NASA sells off shuttle program PCs with data intact

December 8, 2010 By Geoff Duncan

As cybersecurity concerns heighten in the U.S., NASA has embarrassingly been selling shuttle program PCs with sensitive data still on board.

In an age when groups of anonymous attackers are targeting credit card companies and confidential U.S. diplomatic cables are being posted to the public Internet, U.S. space agency NASA has managed an embarrassing gaffe: it’s been selling PCs from the space shuttle program without first confirming all data had been wiped from the systems. According to NASA’s report on the incidents (PDF), there’s no way to know what potentially sensitive data may have been on the systems, but data found on similar equipment raises “serious concerns” information subject to U.S. export control might have walked out the door.

A NASA internal investigation found 10 cases where agency PCs were sold even though they failed data removal procedures. Another four PCs that were on the verge of being sold were found to still contain data subject to export restrictions under arms control regulations, and dozens of other PCs at a disposal facility still had labels and other markings that revealed details of NASA’s internal network configuration—potentially valuable information to anyone looking to infiltrate NASA’s network. In other incidents, NASA found that technicians did not property keep track of removed hard drives during the agency’s teardown process.

The issues spanned four NASA facilities at Kennedy and Johnson space centers, as well as the Ames and Langley research centers.

NASA is currently winding down the space shuttle program, with only two scheduled shuttle flights remaining. The final shuttle flight is currently scheduled for June 2011. The agency says it is reviewing and updating its equipment disposal procedures.

Everyday computer users can take a lesson from NASA: if you decide to resell a PC, at the very least completely wipe the system’s hard drive before turning the system over to a new owner. To be reasonably secure from sophisticated prying, that means repeatedly overwriting every sector of the drive with garbage data—and, yes, the process can take a long time. With hard drives being comparatively inexpensive these days, it might be more time efficient to remove and destroy drives before selling a system.

Showing 6 comments

Yobee at 6:12pm 31st December 2010 People are so caught up in the age of high tech that some very basic principles get tossed aside. Hard Drive storage is still a magnetic medium; any bulk eraser for video tapes and cassettes will permanently destroy HD data in 5 seconds. Duh, folks.
IT Disposal at 4:19am 13th December 2010 Its very easy for data to be properly destroyed (there is even free software available on the net).
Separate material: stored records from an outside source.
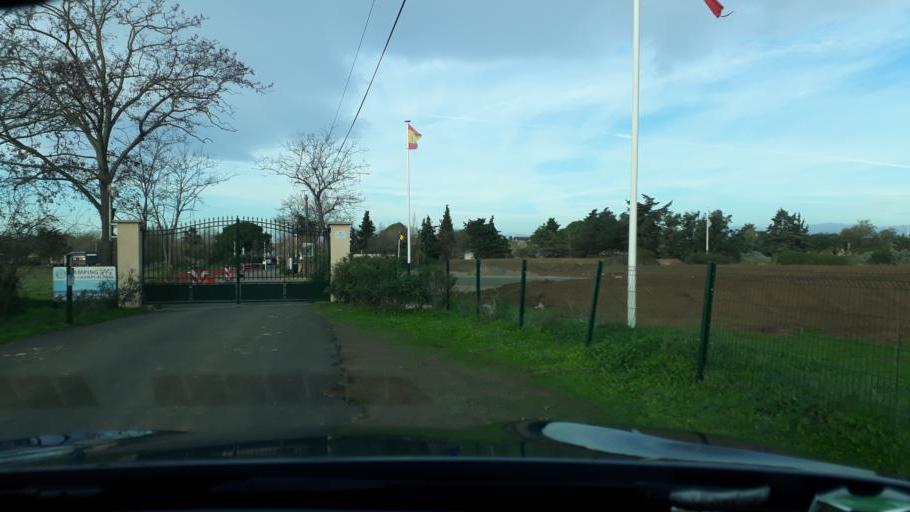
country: FR
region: Languedoc-Roussillon
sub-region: Departement de l'Herault
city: Agde
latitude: 43.2961
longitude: 3.4783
It may take a while for the process to be done (up to 2 hours if your data is sensitive), however it's quite shocking that they didn't ensure this process was followed.
Winski at 9:57am 11th December 2010 No wonder they want to go back and use the Apollo program rockets and flight modules.... They don't have a clue how to build anything new because they are still using the 1950's technology... Talk about ass-backwards... Being in texas explains a lot of it....
dude at 3:58pm 9th December 2010 *grammar
John at 11:13am 8th December 2010 Is that all you came away with by reading this article? How to correct his grammer? I would say there is a more pressing matter at hand. By the way it's not the first line that has the typo, it's the first sentence of the second paragraph. Guess you need to be corrected also.
Marc at 10:50am 8th December 2010 Ironically, the first line in this article has a typo. :P I believe you meant to use "where" instead of "were".